In 2011 in Afghanistan, Taliban insurgents attacked Gilboe's unit. The first 60 rounds struck and mortally wounded the squad leader, Staff Sgt. Matt Hermanson, and set on fire his ammunition-filled rucksack. Gilboe set his rifle down to extinguish the flames. A Taliban rushed. Gilboe realized he couldn't reach his weapon. Reacting on pure fighting instinct, he grabbed the barrel of the Taliban's AK-47 and pulled it to his chest plate. The shot knocked the wind out of Gilboe, but the plate stopped the round.
"I wouldn't have thought of that," Carabello said. The two senior NCOs agreed the level of protection body armor provides Soldiers changes, in a positive way, the way they react in combat.
While being fitted for side plates to his body armor, Carabello noted the plates' importance. "I'll be wearing my side plates," added the former Maneuver Center of Excellence command sergeant major. "They saved my life last time."
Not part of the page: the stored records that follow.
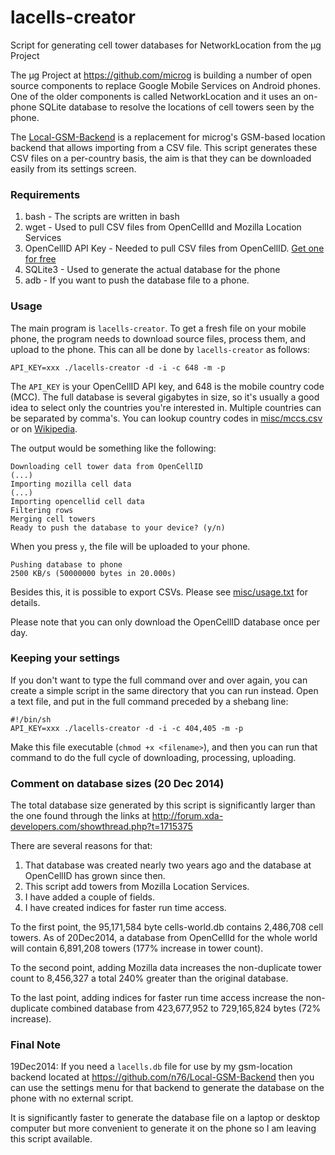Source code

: lacells-creator
===============

Script for generating cell tower databases for NetworkLocation from the μg Project

The μg Project at https://github.com/microg is building a number of open source components to replace Google Mobile Services on Android phones. One of the older components is called NetworkLocation and it uses an on-phone SQLite database to resolve the locations of cell towers seen by the phone.

The [Local-GSM-Backend](https://github.com/n76/Local-GSM-Backend) is a replacement for microg's GSM-based location backend that allows importing from a CSV file. This script generates these CSV files on a per-country basis, the aim is that they can be downloaded easily from its settings screen.


### Requirements

1. bash - The scripts are written in bash
2. wget - Used to pull CSV files from OpenCellId and Mozilla Location Services
3. OpenCellID API Key - Needed to pull CSV files from OpenCellID. [Get one for free](http://wiki.opencellid.org/wiki/How_to_join)
4. SQLite3 - Used to generate the actual database for the phone
5. adb - If you want to push the database file to a phone.


### Usage

The main program is `lacells-creator`. To get a fresh file on your mobile phone, the program needs to download source files, process them, and upload to the phone. This can all be done by `lacells-creator` as follows:

    API_KEY=xxx ./lacells-creator -d -i -c 648 -m -p

The `API_KEY` is your OpenCellID API key, and 648 is the mobile country code (MCC). The full database is several gigabytes in size, so it's usually a good idea to select only the countries you're interested in. Multiple countries can be separated by comma's. You can lookup country codes in [misc/mccs.csv](misc/mccs.csv) or on [Wikipedia](https://en.wikipedia.org/wiki/Mobile_country_code).

The output would be something like the following:

    Downloading cell tower data from OpenCellID
    (...)
    Importing mozilla cell data
    (...)
    Importing opencellid cell data
    Filtering rows
    Merging cell towers
    Ready to push the database to your device? (y/n)

When you press `y`, the file will be uploaded to your phone.

    Pushing database to phone
    2500 KB/s (50000000 bytes in 20.000s)


Besides this, it is possible to export CSVs. Please see [misc/usage.txt](misc/usage.txt) for details.

Please note that you can only download the OpenCellID database once per day.


### Keeping your settings

If you don't want to type the full command over and over again, you can create a simple script in the same directory that you can run instead. Open a text file, and put in the full command preceded by a shebang line:

    #!/bin/sh
    API_KEY=xxx ./lacells-creator -d -i -c 404,405 -m -p

Make this file executable (`chmod +x <filename>`), and then you can run that command to do the full cycle of downloading, processing, uploading.


### Comment on database sizes (20 Dec 2014)

The total database size generated by this script is significantly larger than the one found through the links at http://forum.xda-developers.com/showthread.php?t=1715375

There are several reasons for that:
1. That database was created nearly two years ago and the database at OpenCellID has grown since then.
2. This script add towers from Mozilla Location Services.
3. I have added a couple of fields.
4. I have created indices for faster run time access.

To the first point, the 95,171,584 byte cells-world.db contains 2,486,708 cell towers. As of 20Dec2014, a database from OpenCellId for the whole world will contain 6,891,208 towers (177% increase in tower count).

To the second point, adding Mozilla data increases the non-duplicate tower count to 8,456,327 a total 240% greater than the original database.

To the last point, adding indices for faster run time access increase the non-duplicate combined database from 423,677,952 to 729,165,824 bytes (72% increase).

### Final Note

19Dec2014: If you need a `lacells.db` file for use by my gsm-location backend located at https://github.com/n76/Local-GSM-Backend then you can use the settings menu for that backend to generate the database on the phone with no external script.

It is significantly faster to generate the database file on a laptop or desktop computer but more convenient to generate it on the phone so I am leaving this script available.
Afterward, Carabello saw the future of Soldiers' individual weapons and sensors. In a darkened indoor range on Fort Belvoir, the command sergeant major donned an Advanced Combat Helmet with a mounted Enhanced Night Vision Goggle III. He next handled an M4 with an attached Family of Weapon Sights--Individual variant. He instantly stepped into the Army's future.
The ENVG III and FWS-I allow Soldiers to fire their weapons at night without bringing the weapon to their eyes. With the M4 at Carabello's waist, the FWS-I sensor wirelessly transmitted the carbine's aimpoint to the ENVG III display.
Before Carabello fired, Maddi offered his assessment of the ENVG III and FWS-I.
"It's going to fundamentally change fundamentals," Maddi said. Shortly afterward, a series of loud pops preceded starburst flashes down the darkened range. The target was visible only to Carabello because of the ENVG III. The FWS-I allowed him to put 10 out of 10 rounds center mass on the target.
"All in the kill zone," said a pleased Carabello. "That's going to completely change the way we shoot."
While at the range, Carabello saw an XM25 and offered insight on the weapon's effectiveness. His unit, Combined Task Force Spartan, had one in 2011 when in Zharay District, Kandahar Province, Afghanistan. He said the XM25 saved his life when the unit encountered the Taliban. He said every time they had to use it, "enemy activity ceased."
"I saw it work," Carabello said. "I know it works."